→ **Exercise instructions**:
1 > Name every club team that the passage on Fagner says he played for.
2 > Write out the part of the passage on Fagner starting at "Club career" and ending at "signed him exclusively.", word for word.

Fagner Conserva Lemos (born 11 June 1989), simply known as Fagner, is a Brazilian professional footballer who plays as a right-back for Campeonato Brasileiro Série A club Corinthians.

Club career
Fagner made his debut aged just 17 and helped Corinthians by trouncing  Fortaleza 4–0 in an away match for the 2006 Campeonato Brasileiro Série A.

In 2007, he moved to PSV.

In 2009, he went to Vasco da Gama. In Vasco he was the champion of Série B in 2009. In 2011, he won the Copa do Brasil.

On 24 July 2012, he joined VfL Wolfsburg on a four-year contract. After one season in the Bundesliga he returned to former club Vasco da Gama on loan until the end of 2013.

in 2014, after 7 years, Fagner returned to Corinthians on loan from Wolfsburg. At the beginning of 2015, Corinthians acquired half of his economical rights and signed him exclusively.

International career

Fagner was a member of the Brazilian under-20 team on 2007 South American U-20 Championship, which Brazil went on to win.

Fagner was named in Brazil's provisional squad for Copa América Centenario but was cut from the final squad.

On 22 August 2016, Fagner was called up by new Brazilian team coach Tite to 2018 World Cup qualification games against Ecuador and Colombia. According to Fagner, this is a "unique moment" in his career.

→ **Recorded information**:
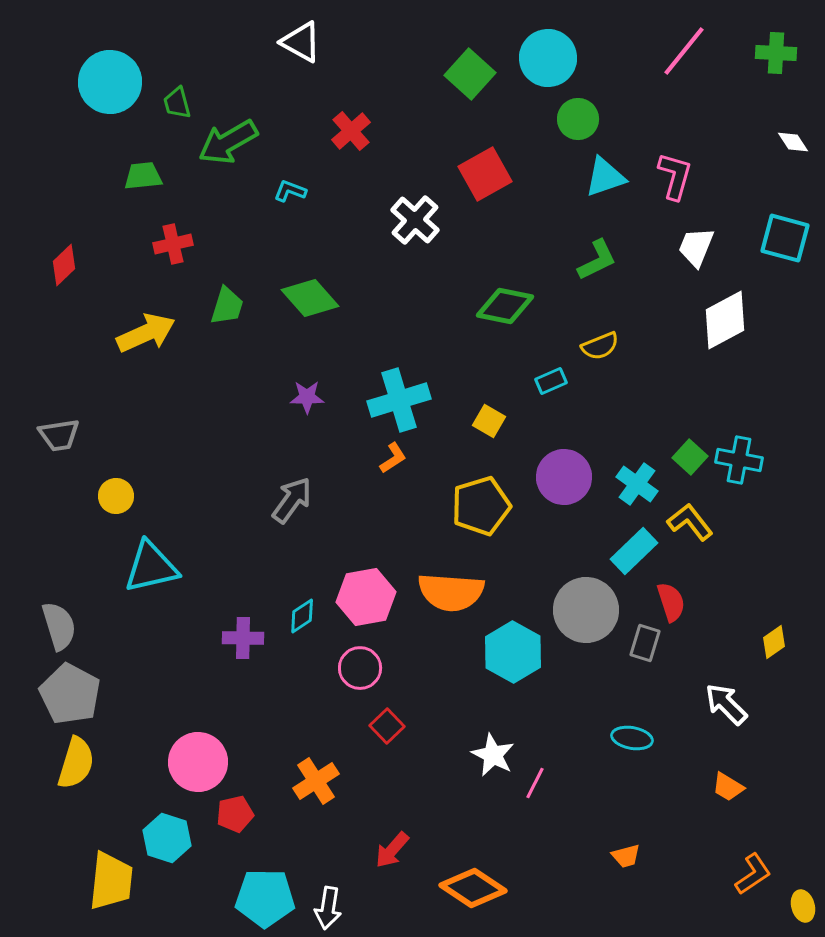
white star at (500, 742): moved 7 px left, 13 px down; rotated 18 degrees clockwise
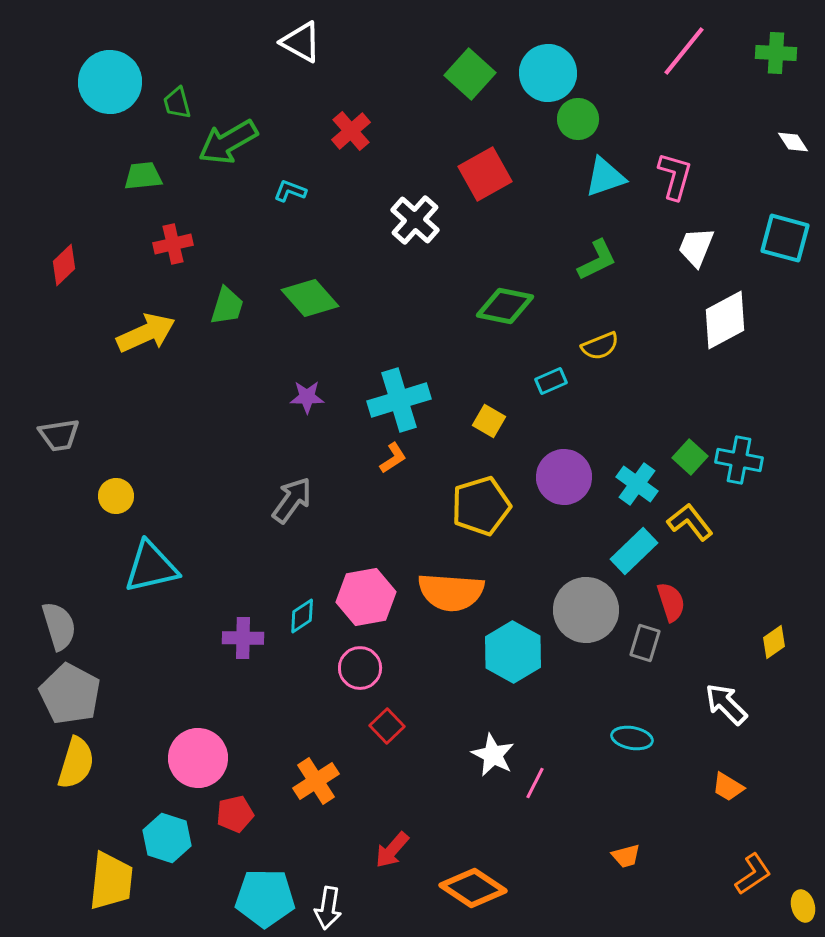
cyan circle at (548, 58): moved 15 px down
pink circle at (198, 762): moved 4 px up
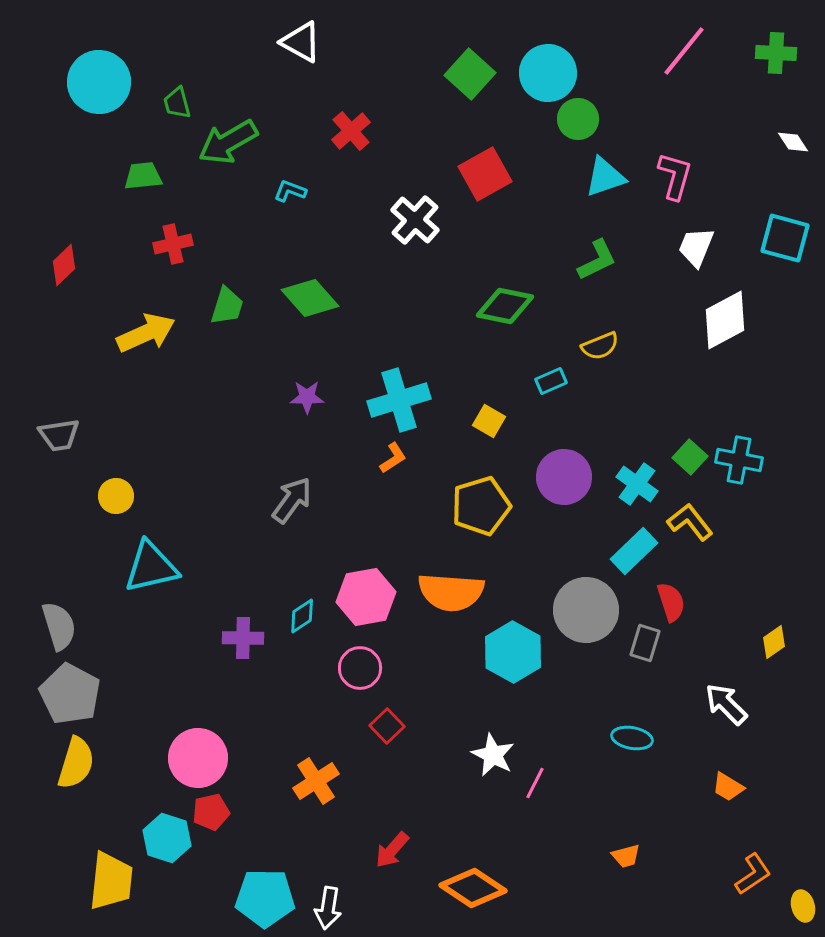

→ **Results of the tasks**:
1 > Corinthians, PSV, Vasco da Gama, VfL Wolfsburg

2 >
Club career
Fagner made his debut aged just 17 and helped Corinthians by trouncing  Fortaleza 4–0 in an away match for the 2006 Campeonato Brasileiro Série A.

In 2007, he moved to PSV.

In 2009, he went to Vasco da Gama. In Vasco he was the champion of Série B in 2009. In 2011, he won the Copa do Brasil.

On 24 July 2012, he joined VfL Wolfsburg on a four-year contract. After one season in the Bundesliga he returned to former club Vasco da Gama on loan until the end of 2013.

in 2014, after 7 years, Fagner returned to Corinthians on loan from Wolfsburg. At the beginning of 2015, Corinthians acquired half of his economical rights and signed him exclusively.